Induction of chromosome damage in mammalian cells by chemicals generally requires DNA replication and toxicity is, therefore, delayed. We, therefore, investigated whether delayed cytotoxicity can be used to predict genotoxicity. Dividing Chinese Hamster Lung (CHL) cells cultured in 96 well microtitre plates, were exposed for 3 hours to Mitomycin C (MMC), Cyclophosphamide (CPH), Methylmethane sulfonate (MMS), 2-Nitrofluorene (2-NF), Dimethyl sulfoxide (DMSO), Sodium dodecyl sulfate (SDS), 9-Aminoacridine (9-AA) or 3-Methylcholanthrene (3-MC). Cytotoxicity was assessed indirectly at intervals from 0 to 72 hours after the end of exposure, using MTT uptake and reduction.
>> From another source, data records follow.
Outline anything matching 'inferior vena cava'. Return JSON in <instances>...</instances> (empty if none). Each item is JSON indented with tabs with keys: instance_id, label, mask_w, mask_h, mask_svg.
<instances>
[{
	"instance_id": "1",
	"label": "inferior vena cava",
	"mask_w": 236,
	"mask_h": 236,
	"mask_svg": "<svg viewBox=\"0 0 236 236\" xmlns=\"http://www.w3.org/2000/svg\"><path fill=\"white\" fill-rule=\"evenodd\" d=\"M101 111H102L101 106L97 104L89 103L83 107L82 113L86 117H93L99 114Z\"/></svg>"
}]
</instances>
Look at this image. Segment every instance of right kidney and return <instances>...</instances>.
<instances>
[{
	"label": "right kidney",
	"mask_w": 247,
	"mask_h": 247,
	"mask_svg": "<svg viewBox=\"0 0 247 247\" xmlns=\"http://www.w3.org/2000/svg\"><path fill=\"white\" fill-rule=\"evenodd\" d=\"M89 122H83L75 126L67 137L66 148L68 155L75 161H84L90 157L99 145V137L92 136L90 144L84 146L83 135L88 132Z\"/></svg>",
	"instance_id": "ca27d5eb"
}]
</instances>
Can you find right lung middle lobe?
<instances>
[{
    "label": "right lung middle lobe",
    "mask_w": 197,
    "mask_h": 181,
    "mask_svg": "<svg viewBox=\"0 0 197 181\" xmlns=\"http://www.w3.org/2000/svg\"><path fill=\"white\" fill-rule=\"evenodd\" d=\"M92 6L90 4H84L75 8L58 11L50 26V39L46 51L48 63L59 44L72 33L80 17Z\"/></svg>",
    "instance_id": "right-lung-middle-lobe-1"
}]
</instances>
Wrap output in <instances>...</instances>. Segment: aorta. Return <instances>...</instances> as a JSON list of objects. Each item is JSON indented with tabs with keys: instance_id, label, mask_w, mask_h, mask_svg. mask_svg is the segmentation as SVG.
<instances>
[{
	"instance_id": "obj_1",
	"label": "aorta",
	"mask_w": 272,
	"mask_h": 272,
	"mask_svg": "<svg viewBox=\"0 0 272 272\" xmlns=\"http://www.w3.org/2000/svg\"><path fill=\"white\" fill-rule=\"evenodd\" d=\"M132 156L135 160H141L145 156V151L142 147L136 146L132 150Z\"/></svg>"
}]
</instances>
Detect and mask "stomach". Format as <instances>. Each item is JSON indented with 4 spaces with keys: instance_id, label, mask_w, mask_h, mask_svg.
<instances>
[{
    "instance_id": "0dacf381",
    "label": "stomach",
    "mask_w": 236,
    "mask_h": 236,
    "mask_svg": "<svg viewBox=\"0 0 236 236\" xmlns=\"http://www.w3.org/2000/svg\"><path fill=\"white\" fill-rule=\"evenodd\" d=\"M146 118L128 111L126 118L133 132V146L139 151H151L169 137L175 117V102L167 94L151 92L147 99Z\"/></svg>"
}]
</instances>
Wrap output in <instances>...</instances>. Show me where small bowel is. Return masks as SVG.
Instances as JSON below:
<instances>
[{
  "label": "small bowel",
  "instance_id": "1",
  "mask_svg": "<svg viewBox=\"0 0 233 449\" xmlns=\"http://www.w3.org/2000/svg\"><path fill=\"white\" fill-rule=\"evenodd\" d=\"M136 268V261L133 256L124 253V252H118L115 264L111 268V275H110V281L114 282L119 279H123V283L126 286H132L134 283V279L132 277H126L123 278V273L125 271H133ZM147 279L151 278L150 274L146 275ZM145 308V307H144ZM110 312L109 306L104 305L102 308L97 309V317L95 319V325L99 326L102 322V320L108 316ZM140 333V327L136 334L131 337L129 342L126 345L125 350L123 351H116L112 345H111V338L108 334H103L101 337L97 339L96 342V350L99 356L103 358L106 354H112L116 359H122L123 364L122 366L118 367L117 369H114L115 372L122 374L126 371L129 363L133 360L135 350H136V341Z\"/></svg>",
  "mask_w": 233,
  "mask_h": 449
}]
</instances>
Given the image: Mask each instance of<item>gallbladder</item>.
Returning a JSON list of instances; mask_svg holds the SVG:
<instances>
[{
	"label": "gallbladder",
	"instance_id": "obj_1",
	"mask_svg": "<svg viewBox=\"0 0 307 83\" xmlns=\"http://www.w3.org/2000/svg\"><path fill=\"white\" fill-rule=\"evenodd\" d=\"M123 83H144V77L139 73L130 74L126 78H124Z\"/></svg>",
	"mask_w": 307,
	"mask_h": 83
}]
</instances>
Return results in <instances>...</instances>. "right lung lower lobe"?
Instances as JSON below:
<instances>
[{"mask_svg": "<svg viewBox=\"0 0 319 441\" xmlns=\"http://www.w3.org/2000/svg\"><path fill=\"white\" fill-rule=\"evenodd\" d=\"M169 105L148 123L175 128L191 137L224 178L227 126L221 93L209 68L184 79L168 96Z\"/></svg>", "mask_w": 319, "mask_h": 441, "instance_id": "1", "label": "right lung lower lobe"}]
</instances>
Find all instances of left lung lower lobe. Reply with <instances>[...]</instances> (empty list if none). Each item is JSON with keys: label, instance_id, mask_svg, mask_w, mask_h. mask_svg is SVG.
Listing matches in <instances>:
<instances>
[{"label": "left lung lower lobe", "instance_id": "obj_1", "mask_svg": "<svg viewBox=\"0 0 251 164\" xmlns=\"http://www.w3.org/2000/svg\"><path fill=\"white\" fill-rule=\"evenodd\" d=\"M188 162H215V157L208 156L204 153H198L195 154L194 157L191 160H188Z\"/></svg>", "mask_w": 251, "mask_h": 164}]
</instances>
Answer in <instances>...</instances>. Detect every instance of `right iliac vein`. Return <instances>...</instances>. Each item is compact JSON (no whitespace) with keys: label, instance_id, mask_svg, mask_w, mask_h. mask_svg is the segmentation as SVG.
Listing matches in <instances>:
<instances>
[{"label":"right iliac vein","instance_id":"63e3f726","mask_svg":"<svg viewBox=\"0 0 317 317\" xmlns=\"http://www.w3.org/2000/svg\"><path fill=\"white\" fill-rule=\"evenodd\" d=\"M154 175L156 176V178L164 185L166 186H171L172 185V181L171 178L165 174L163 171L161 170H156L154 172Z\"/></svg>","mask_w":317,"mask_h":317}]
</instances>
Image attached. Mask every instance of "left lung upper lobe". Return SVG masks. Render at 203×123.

The toxicity profiles of cells treated with the known genotoxins, MMC, CPA, MMS, or 9-AA, changed as time passed, while the toxicity profiles of cells treated with the nongenotoxins, DMSO or SDS remained similar throughout. However, 2-NF and 3-MC were relatively non-toxic and any effects were too subtle for the test system to detect. These results are preliminary yet this approach
appears to be suitable for detection of substances that damage chromosomes (mutagens) and are evidently toxic.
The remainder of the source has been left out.